In my current experiences as a post-secondary student, I have found the curriculum design in this context to be challenging, engaging and motivating. While post-secondary education may not be as broad a context as healthcare, I still find that it covers a wide range of experiences, sub contexts and subject matter, which influence the design of instruction. However, the demands on instructional designers in this field seem to have some common features including the ability to “revise, create, and innovate,” adapt to changes with each new semester and group of students, set aside time for research, and “develop a good rapport with faculty” (Reiser and Dempsey, 2012). I face similar challenges in the elementary education world such as the stamina to keep up to date on changing curricula, state expectations, available resources, innovative teaching methods and new technology. The traditional expectations of creating learning experiences and material, while also maintaining the knowledge to serve as a subject matter expert have continue to exist while teachers are also expected to reflect, evaluate, revise and innovate in today’s classrooms all to prepare students for jobs that may not even exist yet. Just as the expectations for post-secondary instructional designers are changing, the pressure on elementary and secondary educators to prepare students for both post-secondary education and a future career is steadily increasing.

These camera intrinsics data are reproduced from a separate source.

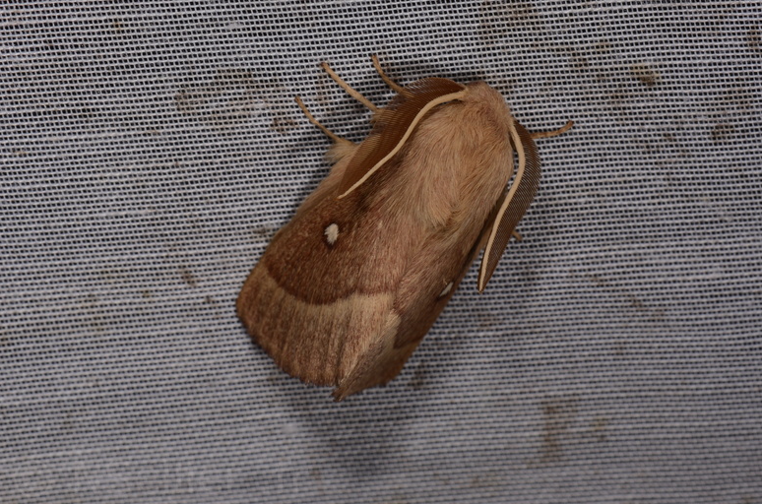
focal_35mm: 131
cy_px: 250
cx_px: 388
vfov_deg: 10.5
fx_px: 2756
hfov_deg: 15.7
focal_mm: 85
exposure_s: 1/60
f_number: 22
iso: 100
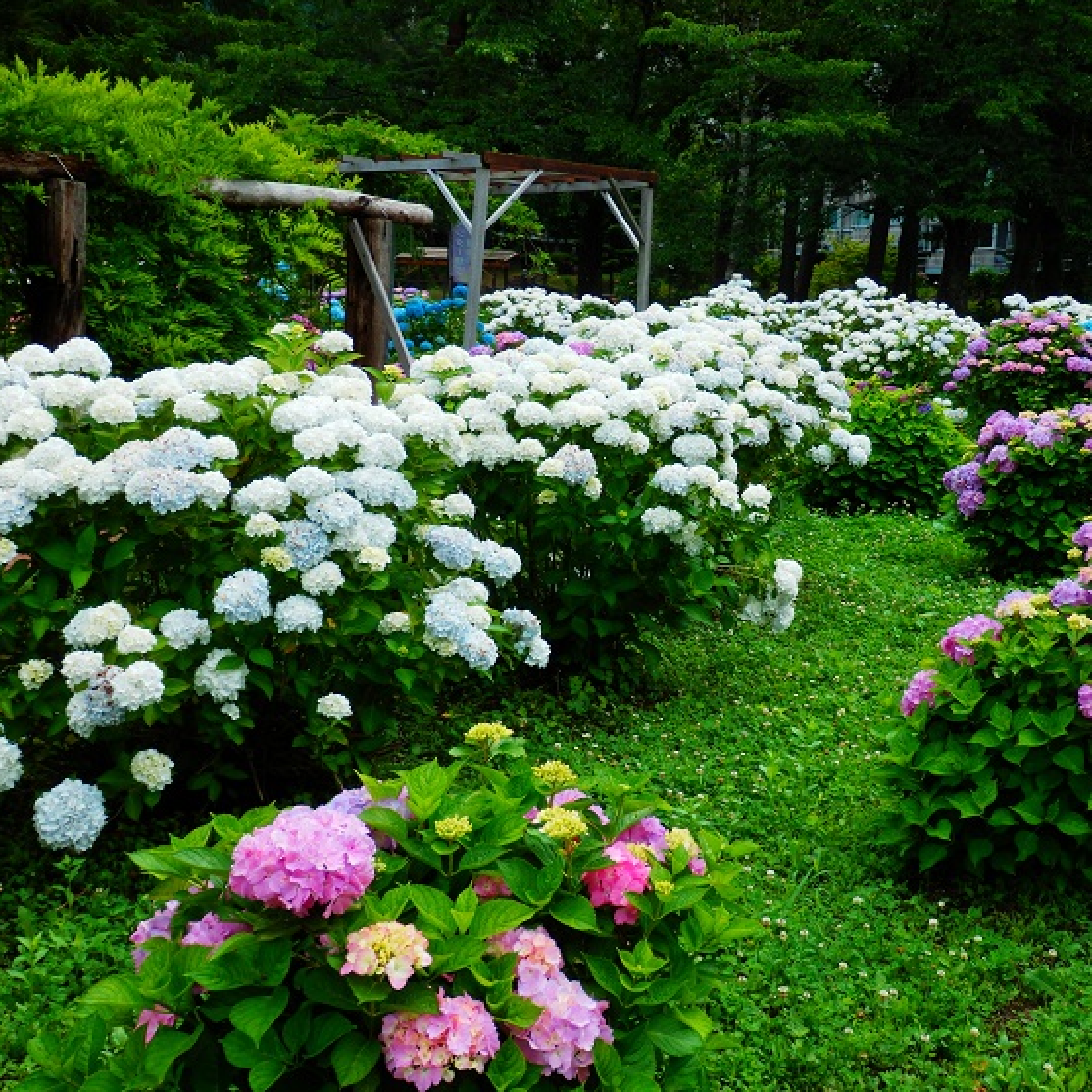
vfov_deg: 38.3
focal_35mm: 44
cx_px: 651
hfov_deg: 38.2
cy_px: 549
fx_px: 1570
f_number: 3.6
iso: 80
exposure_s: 1/500
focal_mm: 6.6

Equipping Students with Instructional Design


Overall, I found the skills necessary for IDT in all sectors to include a vast amount of considerations and constraints that seem to continuously evolve as our economy and educational philosophies change. As an elementary educator, I find this to be somewhat stressful as the challenges in each field trickle down to my level of instructional design.
I picture my role as taking on a bottom up approach in trying to equip my students with the thinking processes and problem-solving skills they will need versus filling them with content they may or may not use. A few twenty-first-century skills mentioned in the text that I find crucial for our students are developing a global awareness of the effects their actions have on society; critical, creative, and innovative thinking skills; the ability to seek information from accurate sources and use it for the benefit of solving problems in an ethical manner, collaborative and cooperative teamwork practices, and other life skills including understanding the attributes of an effective leader, adaptability and flexible thinking. In addition to these skills, I have recently found lessons in failure to be invaluable to students who will face problems associated with living in a world that cannot be sustained by current resources. Introducing students to failure at a young age will encourage them to develop a sense of grit as they work to solve problems that seem impossible. While this may seem like a long list of “perfect world” desires, these attributes will encourage students to become productive, contributing members of our future society. Therefore, instructional design at the elementary level should include a variety of opportunities that focus on building these skills in students while still incorporating the content expected by the state. This will be a daunting task, and while our countries methods for educating children have often been criticized, I do think we are headed in the right direction; slowly but surely developing well rounded citizens who are capable of much more than simply scoring well on tests.

Reiser, R. A., & Dempsey, J. V. (2012). Trends and issues in instructional design and technology. Boston: Pearson Education.